Task requirements >> Leaving all pictures aside, write out the records below precisely as given.
[[ Provided material, beginning ]]
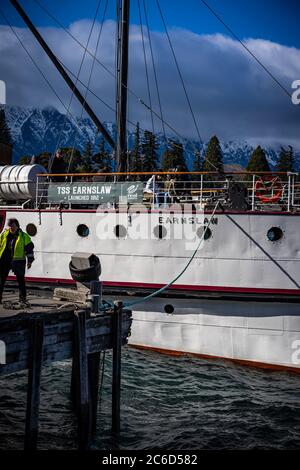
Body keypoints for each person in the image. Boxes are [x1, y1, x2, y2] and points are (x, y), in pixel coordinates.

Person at [0, 218, 34, 305]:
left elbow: (29, 249)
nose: (12, 228)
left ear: (17, 226)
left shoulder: (23, 236)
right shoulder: (4, 234)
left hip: (18, 261)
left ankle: (22, 299)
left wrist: (30, 261)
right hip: (5, 260)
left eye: (13, 226)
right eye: (10, 226)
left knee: (20, 280)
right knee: (1, 279)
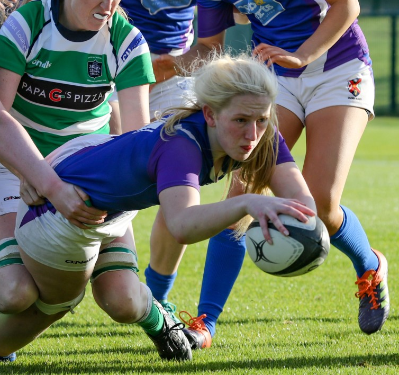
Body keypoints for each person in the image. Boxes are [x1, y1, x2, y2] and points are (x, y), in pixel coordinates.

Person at [0, 52, 316, 362]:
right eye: (241, 121)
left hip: (109, 201)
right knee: (48, 301)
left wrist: (309, 232)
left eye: (262, 119)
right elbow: (180, 225)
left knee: (122, 301)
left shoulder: (259, 132)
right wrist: (246, 202)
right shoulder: (182, 145)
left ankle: (160, 320)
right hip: (62, 208)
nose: (253, 134)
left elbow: (303, 202)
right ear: (209, 114)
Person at [163, 0, 388, 349]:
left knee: (320, 207)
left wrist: (300, 55)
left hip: (339, 68)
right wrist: (160, 66)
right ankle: (206, 322)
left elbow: (347, 7)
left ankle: (369, 264)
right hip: (277, 77)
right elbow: (208, 47)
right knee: (238, 200)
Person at [0, 0, 155, 362]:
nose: (108, 4)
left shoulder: (127, 41)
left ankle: (158, 318)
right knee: (13, 293)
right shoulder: (28, 24)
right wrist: (39, 178)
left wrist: (100, 190)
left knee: (124, 302)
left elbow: (137, 145)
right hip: (16, 167)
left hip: (89, 173)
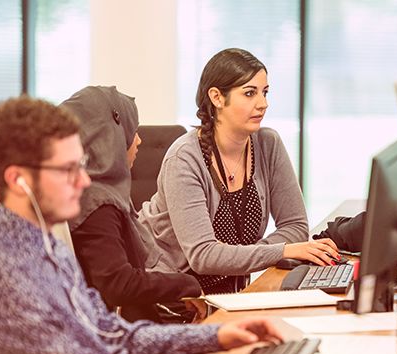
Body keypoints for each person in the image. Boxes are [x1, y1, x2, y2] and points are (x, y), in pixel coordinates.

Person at [0, 95, 284, 354]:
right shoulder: (4, 270)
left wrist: (215, 335)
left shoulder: (47, 246)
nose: (84, 181)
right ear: (18, 180)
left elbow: (111, 332)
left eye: (81, 165)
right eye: (67, 169)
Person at [138, 48, 339, 295]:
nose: (263, 104)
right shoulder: (184, 159)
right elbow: (203, 256)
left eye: (264, 92)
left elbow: (296, 226)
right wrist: (281, 250)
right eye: (249, 93)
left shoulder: (267, 144)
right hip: (175, 297)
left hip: (231, 294)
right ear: (217, 98)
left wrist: (243, 255)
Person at [62, 86, 206, 323]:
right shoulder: (97, 204)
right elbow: (118, 284)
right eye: (132, 131)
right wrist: (186, 284)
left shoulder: (98, 193)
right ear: (110, 137)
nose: (138, 140)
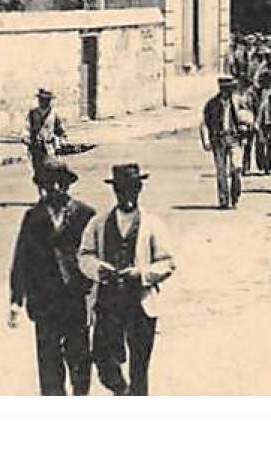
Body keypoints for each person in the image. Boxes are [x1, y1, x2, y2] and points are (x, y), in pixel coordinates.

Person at [78, 163, 175, 396]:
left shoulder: (152, 224)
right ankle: (122, 391)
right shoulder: (99, 223)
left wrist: (141, 274)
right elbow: (84, 255)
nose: (126, 195)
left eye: (131, 189)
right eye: (121, 190)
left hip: (140, 304)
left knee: (139, 368)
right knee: (102, 359)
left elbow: (167, 262)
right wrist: (99, 269)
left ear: (139, 189)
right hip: (108, 302)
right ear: (115, 191)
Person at [8, 160, 96, 396]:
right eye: (49, 184)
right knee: (48, 362)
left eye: (60, 183)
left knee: (79, 357)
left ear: (68, 186)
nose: (55, 188)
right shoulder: (33, 217)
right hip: (44, 300)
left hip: (75, 297)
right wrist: (16, 300)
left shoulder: (85, 215)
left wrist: (97, 296)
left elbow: (95, 258)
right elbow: (21, 260)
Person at [200, 75, 251, 209]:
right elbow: (204, 123)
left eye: (230, 89)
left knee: (236, 169)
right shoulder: (212, 104)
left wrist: (245, 127)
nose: (227, 92)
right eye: (225, 89)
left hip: (234, 138)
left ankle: (235, 195)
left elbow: (249, 117)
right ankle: (223, 199)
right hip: (219, 139)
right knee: (221, 171)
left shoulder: (238, 102)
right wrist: (206, 140)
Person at [26, 89, 67, 176]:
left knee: (51, 168)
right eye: (41, 99)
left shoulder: (54, 114)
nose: (43, 102)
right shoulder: (33, 113)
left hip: (50, 146)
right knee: (38, 170)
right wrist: (26, 137)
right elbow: (27, 127)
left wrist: (62, 140)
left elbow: (60, 130)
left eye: (46, 100)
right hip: (36, 146)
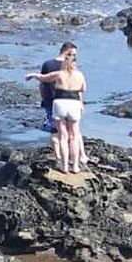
[[ Provided material, end ]]
Task output >>
Body keypoints for each person in the image. Boxes are [x1, y1, x2, y2] and points are (x, y), in pixel coordinates.

Person at [0, 218, 34, 305]:
left elbow: (29, 249)
nose: (12, 228)
left ear: (17, 226)
left shoulder: (23, 236)
right shoulder: (4, 234)
left hip: (18, 261)
left ankle: (22, 299)
left wrist: (30, 261)
right hip: (5, 260)
left eye: (13, 226)
right eye: (10, 226)
left knee: (20, 280)
right knee: (1, 279)
Body keypoints for each person in the image. Boxes are [x1, y1, x2, y2] and points are (x, y), in pixel coordinates.

Person at [0, 52, 316, 362]:
right eye: (241, 121)
left hip: (109, 201)
right knee: (48, 301)
left wrist: (309, 232)
left eye: (262, 119)
right elbow: (180, 225)
left knee: (122, 301)
left shoulder: (259, 132)
right wrist: (246, 202)
right shoulder: (182, 145)
left ankle: (160, 320)
right hip: (62, 208)
nose: (253, 134)
left elbow: (303, 202)
right ear: (209, 114)
Person at [163, 0, 388, 349]:
left knee: (320, 207)
left wrist: (300, 55)
left hip: (339, 68)
right wrist: (160, 66)
right ankle: (206, 322)
left elbow: (347, 7)
left ankle: (369, 264)
right hip: (277, 77)
right elbow: (208, 47)
right knee: (238, 200)
Person at [0, 0, 155, 362]:
nose: (108, 4)
left shoulder: (127, 41)
left ankle: (158, 318)
right knee: (13, 293)
right shoulder: (28, 24)
right wrist: (39, 178)
left wrist: (100, 190)
left knee: (124, 302)
left elbow: (137, 145)
right hip: (16, 167)
left hip: (89, 173)
Body keypoints for each person in the image. Boxes are [x1, y1, x2, y2] and points are (x, y), in pixel coordinates.

Person at [0, 95, 284, 354]:
right shoulder: (4, 270)
left wrist: (215, 335)
left shoulder: (47, 246)
nose: (84, 181)
right ear: (18, 180)
left elbow: (111, 332)
left eye: (81, 165)
right eye: (67, 169)
Person at [138, 48, 339, 295]:
nose: (263, 104)
right shoulder: (184, 159)
right elbow: (203, 256)
left eye: (264, 92)
left elbow: (296, 226)
right wrist: (281, 250)
right eye: (249, 93)
left shoulder: (267, 144)
right hip: (175, 297)
left hip: (231, 294)
right ear: (217, 98)
left wrist: (243, 255)
Person at [62, 86, 206, 323]:
right shoulder: (97, 204)
right elbow: (118, 284)
right eye: (132, 131)
right wrist: (186, 284)
left shoulder: (98, 193)
right ear: (110, 137)
nose: (138, 140)
Body keypoints for each person in the image. Boxes are [x1, y1, x2, y2] and points are (x, y), in pixel coordinates.

Person at [78, 163, 175, 396]:
left shoulder: (152, 224)
right ankle: (122, 391)
right shoulder: (99, 223)
left wrist: (141, 274)
right elbow: (84, 255)
nose: (126, 195)
left eye: (131, 189)
right eye: (121, 190)
left hip: (140, 304)
left knee: (139, 368)
right knee: (102, 359)
left elbow: (167, 262)
right wrist: (99, 269)
left ear: (139, 189)
right hip: (108, 302)
right ear: (115, 191)
Person at [8, 160, 96, 396]:
right eye: (49, 184)
right knee: (48, 362)
left eye: (60, 183)
left knee: (79, 357)
left ear: (68, 186)
nose: (55, 188)
right shoulder: (33, 217)
right hip: (44, 300)
left hip: (75, 297)
right wrist: (16, 300)
left shoulder: (85, 215)
left wrist: (97, 296)
left elbow: (95, 258)
right elbow: (21, 260)
Person at [200, 75, 251, 209]:
right elbow: (204, 123)
left eye: (230, 89)
left knee: (236, 169)
right shoulder: (212, 104)
left wrist: (245, 127)
nose: (227, 92)
right eye: (225, 89)
left hip: (234, 138)
left ankle: (235, 195)
left elbow: (249, 117)
right ankle: (223, 199)
right hip: (219, 139)
right knee: (221, 171)
left shoulder: (238, 102)
right wrist: (206, 140)
Person at [26, 89, 67, 176]:
left knee: (51, 168)
right eye: (41, 99)
left shoulder: (54, 114)
nose: (43, 102)
right shoulder: (33, 113)
left hip: (50, 146)
right knee: (38, 170)
right wrist: (26, 137)
right elbow: (27, 127)
left wrist: (62, 140)
left elbow: (60, 130)
left eye: (46, 100)
right hip: (36, 146)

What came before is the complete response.